Task prompt
Each line of data below is to be returned exactly, leaving out any picture.

Data for the task
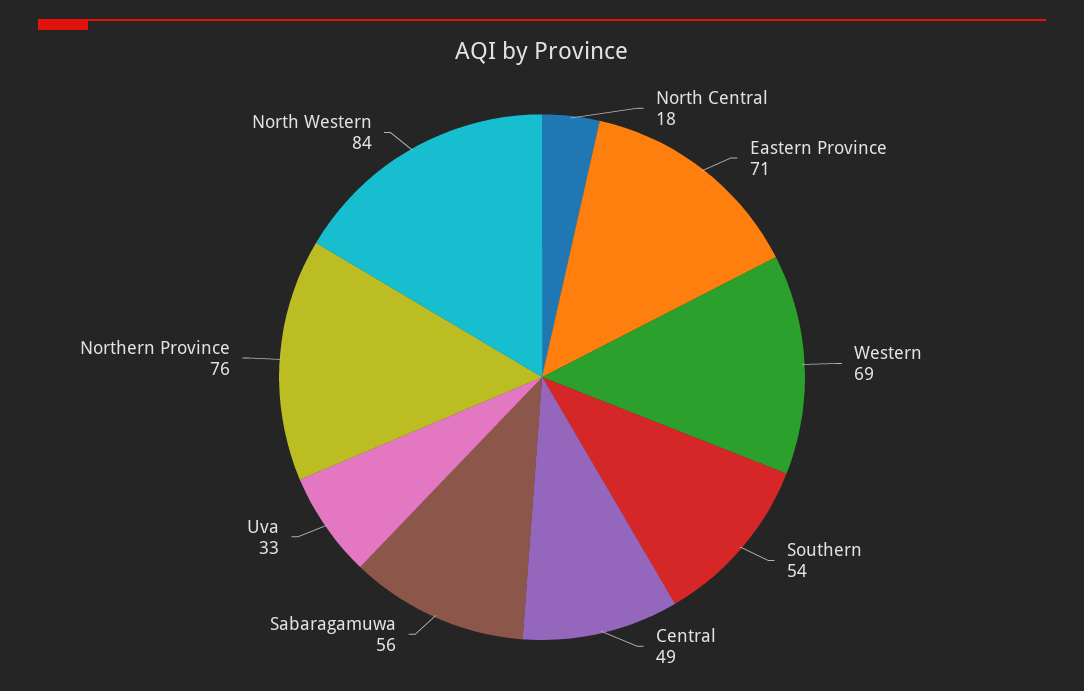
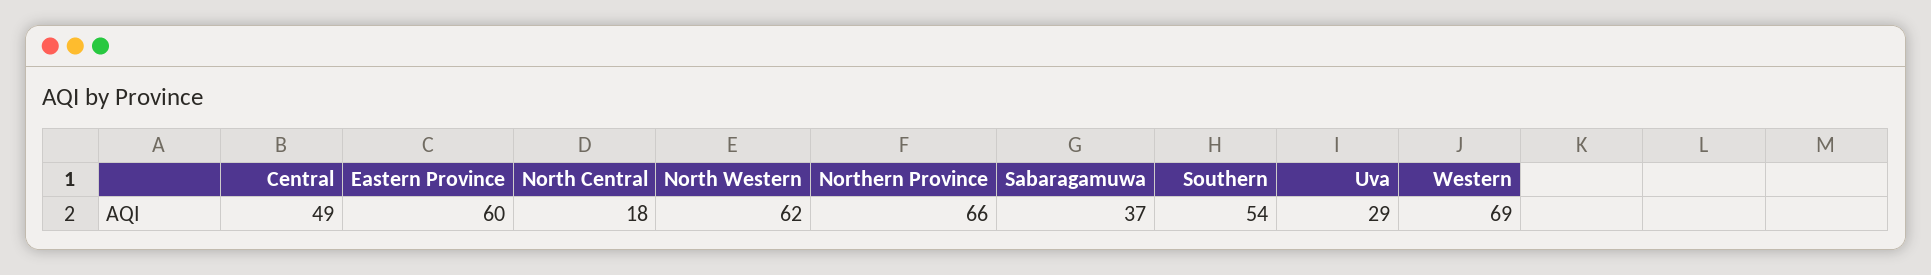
Eastern Province: 71 -> 60
Sabaragamuwa: 56 -> 37
Uva: 33 -> 29
Northern Province: 76 -> 66
North Western: 84 -> 62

Answer box
Eastern Province: 71 -> 60
Sabaragamuwa: 56 -> 37
Uva: 33 -> 29
Northern Province: 76 -> 66
North Western: 84 -> 62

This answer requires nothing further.